Where a line looks odd, keep it as it is and transcribe all the material.
** Opening Data for processing block **
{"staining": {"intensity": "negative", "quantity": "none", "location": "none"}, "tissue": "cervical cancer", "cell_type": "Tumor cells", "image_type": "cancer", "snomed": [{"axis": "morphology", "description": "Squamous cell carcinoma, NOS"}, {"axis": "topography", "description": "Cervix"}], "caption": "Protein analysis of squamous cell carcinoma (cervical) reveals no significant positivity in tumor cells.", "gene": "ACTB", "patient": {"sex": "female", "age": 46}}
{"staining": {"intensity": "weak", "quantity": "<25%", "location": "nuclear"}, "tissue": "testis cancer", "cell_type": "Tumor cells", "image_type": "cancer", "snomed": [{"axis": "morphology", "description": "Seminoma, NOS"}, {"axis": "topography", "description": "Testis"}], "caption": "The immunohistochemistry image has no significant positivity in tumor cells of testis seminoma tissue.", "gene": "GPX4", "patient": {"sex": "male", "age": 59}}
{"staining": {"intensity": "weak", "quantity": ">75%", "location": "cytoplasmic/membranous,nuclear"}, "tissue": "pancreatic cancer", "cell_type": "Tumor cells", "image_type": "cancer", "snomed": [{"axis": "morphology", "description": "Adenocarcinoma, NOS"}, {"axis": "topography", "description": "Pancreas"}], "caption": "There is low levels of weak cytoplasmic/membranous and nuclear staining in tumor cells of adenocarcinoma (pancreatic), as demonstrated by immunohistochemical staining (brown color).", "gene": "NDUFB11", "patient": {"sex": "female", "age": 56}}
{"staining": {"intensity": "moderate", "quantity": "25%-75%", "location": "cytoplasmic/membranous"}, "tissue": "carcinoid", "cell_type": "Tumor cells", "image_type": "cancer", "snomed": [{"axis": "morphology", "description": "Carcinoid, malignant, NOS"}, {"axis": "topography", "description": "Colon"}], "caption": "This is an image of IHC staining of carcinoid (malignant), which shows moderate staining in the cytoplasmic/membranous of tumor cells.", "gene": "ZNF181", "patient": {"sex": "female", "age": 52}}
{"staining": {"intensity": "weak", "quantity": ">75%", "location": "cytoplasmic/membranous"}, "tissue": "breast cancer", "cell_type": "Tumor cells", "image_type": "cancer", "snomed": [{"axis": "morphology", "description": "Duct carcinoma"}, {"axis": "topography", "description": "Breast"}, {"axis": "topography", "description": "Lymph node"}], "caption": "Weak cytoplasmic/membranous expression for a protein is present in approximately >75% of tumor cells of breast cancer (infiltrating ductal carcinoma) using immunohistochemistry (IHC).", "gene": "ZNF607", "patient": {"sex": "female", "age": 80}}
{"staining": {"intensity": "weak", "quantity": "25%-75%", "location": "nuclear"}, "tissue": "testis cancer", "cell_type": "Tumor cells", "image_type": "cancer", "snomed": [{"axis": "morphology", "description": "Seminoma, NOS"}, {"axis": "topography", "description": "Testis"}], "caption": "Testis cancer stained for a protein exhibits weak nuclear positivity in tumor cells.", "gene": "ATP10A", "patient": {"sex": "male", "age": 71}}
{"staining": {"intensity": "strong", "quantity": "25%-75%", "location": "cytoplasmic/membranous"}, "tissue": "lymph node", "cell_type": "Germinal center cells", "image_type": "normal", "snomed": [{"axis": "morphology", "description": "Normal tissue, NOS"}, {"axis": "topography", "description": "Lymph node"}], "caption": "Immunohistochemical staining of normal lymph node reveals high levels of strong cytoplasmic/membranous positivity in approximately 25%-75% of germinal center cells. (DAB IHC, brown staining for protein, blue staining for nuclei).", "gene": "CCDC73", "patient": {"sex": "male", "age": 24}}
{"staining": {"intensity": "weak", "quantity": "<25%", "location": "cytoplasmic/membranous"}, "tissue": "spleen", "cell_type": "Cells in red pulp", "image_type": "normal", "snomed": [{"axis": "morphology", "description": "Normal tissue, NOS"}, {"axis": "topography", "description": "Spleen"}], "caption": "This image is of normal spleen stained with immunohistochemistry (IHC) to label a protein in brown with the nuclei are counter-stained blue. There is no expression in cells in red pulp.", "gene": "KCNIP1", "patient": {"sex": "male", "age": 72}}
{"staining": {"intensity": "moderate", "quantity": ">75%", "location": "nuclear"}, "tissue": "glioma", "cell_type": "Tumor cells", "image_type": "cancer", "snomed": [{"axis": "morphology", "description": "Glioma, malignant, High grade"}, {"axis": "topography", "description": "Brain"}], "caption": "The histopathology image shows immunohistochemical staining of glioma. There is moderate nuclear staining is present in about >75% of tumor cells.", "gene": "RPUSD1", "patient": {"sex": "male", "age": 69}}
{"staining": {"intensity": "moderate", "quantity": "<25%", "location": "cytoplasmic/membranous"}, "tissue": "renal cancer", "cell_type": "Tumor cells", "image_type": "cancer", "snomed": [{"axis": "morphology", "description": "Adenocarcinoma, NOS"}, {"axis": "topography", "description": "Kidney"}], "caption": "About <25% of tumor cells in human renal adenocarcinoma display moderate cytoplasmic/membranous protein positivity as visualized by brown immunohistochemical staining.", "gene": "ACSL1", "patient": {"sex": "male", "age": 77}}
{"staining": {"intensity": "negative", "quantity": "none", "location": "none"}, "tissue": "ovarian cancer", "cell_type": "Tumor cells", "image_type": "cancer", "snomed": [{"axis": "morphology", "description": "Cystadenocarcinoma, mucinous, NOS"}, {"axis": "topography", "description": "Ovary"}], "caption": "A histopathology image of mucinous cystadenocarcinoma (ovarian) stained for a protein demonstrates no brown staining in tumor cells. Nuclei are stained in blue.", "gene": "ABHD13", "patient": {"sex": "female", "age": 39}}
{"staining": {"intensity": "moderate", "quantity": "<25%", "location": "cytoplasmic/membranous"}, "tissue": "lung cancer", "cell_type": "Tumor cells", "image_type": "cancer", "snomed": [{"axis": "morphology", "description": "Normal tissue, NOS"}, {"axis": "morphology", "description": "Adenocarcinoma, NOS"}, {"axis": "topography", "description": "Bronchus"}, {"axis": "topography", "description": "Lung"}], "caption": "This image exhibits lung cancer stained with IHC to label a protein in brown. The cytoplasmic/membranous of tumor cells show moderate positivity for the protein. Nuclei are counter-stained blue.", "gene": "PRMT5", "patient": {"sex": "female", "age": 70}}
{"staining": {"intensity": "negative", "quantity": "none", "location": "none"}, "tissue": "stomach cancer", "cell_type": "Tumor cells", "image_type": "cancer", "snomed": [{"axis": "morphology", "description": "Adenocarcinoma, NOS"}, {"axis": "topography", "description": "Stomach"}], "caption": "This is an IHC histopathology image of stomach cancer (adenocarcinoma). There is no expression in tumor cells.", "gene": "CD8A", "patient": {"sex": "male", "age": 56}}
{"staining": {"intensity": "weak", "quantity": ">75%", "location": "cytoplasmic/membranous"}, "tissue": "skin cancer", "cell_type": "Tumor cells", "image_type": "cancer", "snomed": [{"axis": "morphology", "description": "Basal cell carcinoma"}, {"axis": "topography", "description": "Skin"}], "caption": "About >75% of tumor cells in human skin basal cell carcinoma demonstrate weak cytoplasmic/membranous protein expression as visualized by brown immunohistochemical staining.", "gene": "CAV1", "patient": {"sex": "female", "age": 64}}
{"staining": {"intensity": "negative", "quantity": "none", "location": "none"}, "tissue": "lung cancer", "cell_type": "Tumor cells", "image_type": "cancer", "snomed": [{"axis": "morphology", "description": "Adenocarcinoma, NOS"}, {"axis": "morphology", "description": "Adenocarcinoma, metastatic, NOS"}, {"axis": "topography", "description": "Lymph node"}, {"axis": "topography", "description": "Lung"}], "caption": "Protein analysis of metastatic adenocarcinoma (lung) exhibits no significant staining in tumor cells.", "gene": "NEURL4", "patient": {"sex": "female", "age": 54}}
** Closing Data for processing block **
* [Worked solution]:
{"staining": {"intensity": "negative", "quantity": "none", "location": "none"}, "tissue": "cervical cancer", "cell_type": "Tumor cells", "image_type": "cancer", "snomed": [{"axis": "morphology", "description": "Squamous cell carcinoma, NOS"}, {"axis": "topography", "description": "Cervix"}], "caption": "Protein analysis of squamous cell carcinoma (cervical) reveals no significant positivity in tumor cells.", "gene": "ACTB", "patient": {"sex": "female", "age": 46}}
{"staining": {"intensity": "weak", "quantity": "<25%", "location": "nuclear"}, "tissue": "testis cancer", "cell_type": "Tumor cells", "image_type": "cancer", "snomed": [{"axis": "morphology", "description": "Seminoma, NOS"}, {"axis": "topography", "description": "Testis"}], "caption": "The immunohistochemistry image has no significant positivity in tumor cells of testis seminoma tissue.", "gene": "GPX4", "patient": {"sex": "male", "age": 59}}
{"staining": {"intensity": "weak", "quantity": ">75%", "location": "cytoplasmic/membranous,nuclear"}, "tissue": "pancreatic cancer", "cell_type": "Tumor cells", "image_type": "cancer", "snomed": [{"axis": "morphology", "description": "Adenocarcinoma, NOS"}, {"axis": "topography", "description": "Pancreas"}], "caption": "There is low levels of weak cytoplasmic/membranous and nuclear staining in tumor cells of adenocarcinoma (pancreatic), as demonstrated by immunohistochemical staining (brown color).", "gene": "NDUFB11", "patient": {"sex": "female", "age": 56}}
{"staining": {"intensity": "moderate", "quantity": "25%-75%", "location": "cytoplasmic/membranous"}, "tissue": "carcinoid", "cell_type": "Tumor cells", "image_type": "cancer", "snomed": [{"axis": "morphology", "description": "Carcinoid, malignant, NOS"}, {"axis": "topography", "description": "Colon"}], "caption": "This is an image of IHC staining of carcinoid (malignant), which shows moderate staining in the cytoplasmic/membranous of tumor cells.", "gene": "ZNF181", "patient": {"sex": "female", "age": 52}}
{"staining": {"intensity": "weak", "quantity": ">75%", "location": "cytoplasmic/membranous"}, "tissue": "breast cancer", "cell_type": "Tumor cells", "image_type": "cancer", "snomed": [{"axis": "morphology", "description": "Duct carcinoma"}, {"axis": "topography", "description": "Breast"}, {"axis": "topography", "description": "Lymph node"}], "caption": "Weak cytoplasmic/membranous expression for a protein is present in approximately >75% of tumor cells of breast cancer (infiltrating ductal carcinoma) using immunohistochemistry (IHC).", "gene": "ZNF607", "patient": {"sex": "female", "age": 80}}
{"staining": {"intensity": "weak", "quantity": "25%-75%", "location": "nuclear"}, "tissue": "testis cancer", "cell_type": "Tumor cells", "image_type": "cancer", "snomed": [{"axis": "morphology", "description": "Seminoma, NOS"}, {"axis": "topography", "description": "Testis"}], "caption": "Testis cancer stained for a protein exhibits weak nuclear positivity in tumor cells.", "gene": "ATP10A", "patient": {"sex": "male", "age": 71}}
{"staining": {"intensity": "strong", "quantity": "25%-75%", "location": "cytoplasmic/membranous"}, "tissue": "lymph node", "cell_type": "Germinal center cells", "image_type": "normal", "snomed": [{"axis": "morphology", "description": "Normal tissue, NOS"}, {"axis": "topography", "description": "Lymph node"}], "caption": "Immunohistochemical staining of normal lymph node reveals high levels of strong cytoplasmic/membranous positivity in approximately 25%-75% of germinal center cells. (DAB IHC, brown staining for protein, blue staining for nuclei).", "gene": "CCDC73", "patient": {"sex": "male", "age": 24}}
{"staining": {"intensity": "weak", "quantity": "<25%", "location": "cytoplasmic/membranous"}, "tissue": "spleen", "cell_type": "Cells in red pulp", "image_type": "normal", "snomed": [{"axis": "morphology", "description": "Normal tissue, NOS"}, {"axis": "topography", "description": "Spleen"}], "caption": "This image is of normal spleen stained with immunohistochemistry (IHC) to label a protein in brown with the nuclei are counter-stained blue. There is no expression in cells in red pulp.", "gene": "KCNIP1", "patient": {"sex": "male", "age": 72}}
{"staining": {"intensity": "moderate", "quantity": ">75%", "location": "nuclear"}, "tissue": "glioma", "cell_type": "Tumor cells", "image_type": "cancer", "snomed": [{"axis": "morphology", "description": "Glioma, malignant, High grade"}, {"axis": "topography", "description": "Brain"}], "caption": "The histopathology image shows immunohistochemical staining of glioma. There is moderate nuclear staining is present in about >75% of tumor cells.", "gene": "RPUSD1", "patient": {"sex": "male", "age": 69}}
{"staining": {"intensity": "moderate", "quantity": "<25%", "location": "cytoplasmic/membranous"}, "tissue": "renal cancer", "cell_type": "Tumor cells", "image_type": "cancer", "snomed": [{"axis": "morphology", "description": "Adenocarcinoma, NOS"}, {"axis": "topography", "description": "Kidney"}], "caption": "About <25% of tumor cells in human renal adenocarcinoma display moderate cytoplasmic/membranous protein positivity as visualized by brown immunohistochemical staining.", "gene": "ACSL1", "patient": {"sex": "male", "age": 77}}
{"staining": {"intensity": "negative", "quantity": "none", "location": "none"}, "tissue": "ovarian cancer", "cell_type": "Tumor cells", "image_type": "cancer", "snomed": [{"axis": "morphology", "description": "Cystadenocarcinoma, mucinous, NOS"}, {"axis": "topography", "description": "Ovary"}], "caption": "A histopathology image of mucinous cystadenocarcinoma (ovarian) stained for a protein demonstrates no brown staining in tumor cells. Nuclei are stained in blue.", "gene": "ABHD13", "patient": {"sex": "female", "age": 39}}
{"staining": {"intensity": "moderate", "quantity": "<25%", "location": "cytoplasmic/membranous"}, "tissue": "lung cancer", "cell_type": "Tumor cells", "image_type": "cancer", "snomed": [{"axis": "morphology", "description": "Normal tissue, NOS"}, {"axis": "morphology", "description": "Adenocarcinoma, NOS"}, {"axis": "topography", "description": "Bronchus"}, {"axis": "topography", "description": "Lung"}], "caption": "This image exhibits lung cancer stained with IHC to label a protein in brown. The cytoplasmic/membranous of tumor cells show moderate positivity for the protein. Nuclei are counter-stained blue.", "gene": "PRMT5", "patient": {"sex": "female", "age": 70}}
{"staining": {"intensity": "negative", "quantity": "none", "location": "none"}, "tissue": "stomach cancer", "cell_type": "Tumor cells", "image_type": "cancer", "snomed": [{"axis": "morphology", "description": "Adenocarcinoma, NOS"}, {"axis": "topography", "description": "Stomach"}], "caption": "This is an IHC histopathology image of stomach cancer (adenocarcinoma). There is no expression in tumor cells.", "gene": "CD8A", "patient": {"sex": "male", "age": 56}}
{"staining": {"intensity": "weak", "quantity": ">75%", "location": "cytoplasmic/membranous"}, "tissue": "skin cancer", "cell_type": "Tumor cells", "image_type": "cancer", "snomed": [{"axis": "morphology", "description": "Basal cell carcinoma"}, {"axis": "topography", "description": "Skin"}], "caption": "About >75% of tumor cells in human skin basal cell carcinoma demonstrate weak cytoplasmic/membranous protein expression as visualized by brown immunohistochemical staining.", "gene": "CAV1", "patient": {"sex": "female", "age": 64}}
{"staining": {"intensity": "negative", "quantity": "none", "location": "none"}, "tissue": "lung cancer", "cell_type": "Tumor cells", "image_type": "cancer", "snomed": [{"axis": "morphology", "description": "Adenocarcinoma, NOS"}, {"axis": "morphology", "description": "Adenocarcinoma, metastatic, NOS"}, {"axis": "topography", "description": "Lymph node"}, {"axis": "topography", "description": "Lung"}], "caption": "Protein analysis of metastatic adenocarcinoma (lung) exhibits no significant staining in tumor cells.", "gene": "NEURL4", "patient": {"sex": "female", "age": 54}}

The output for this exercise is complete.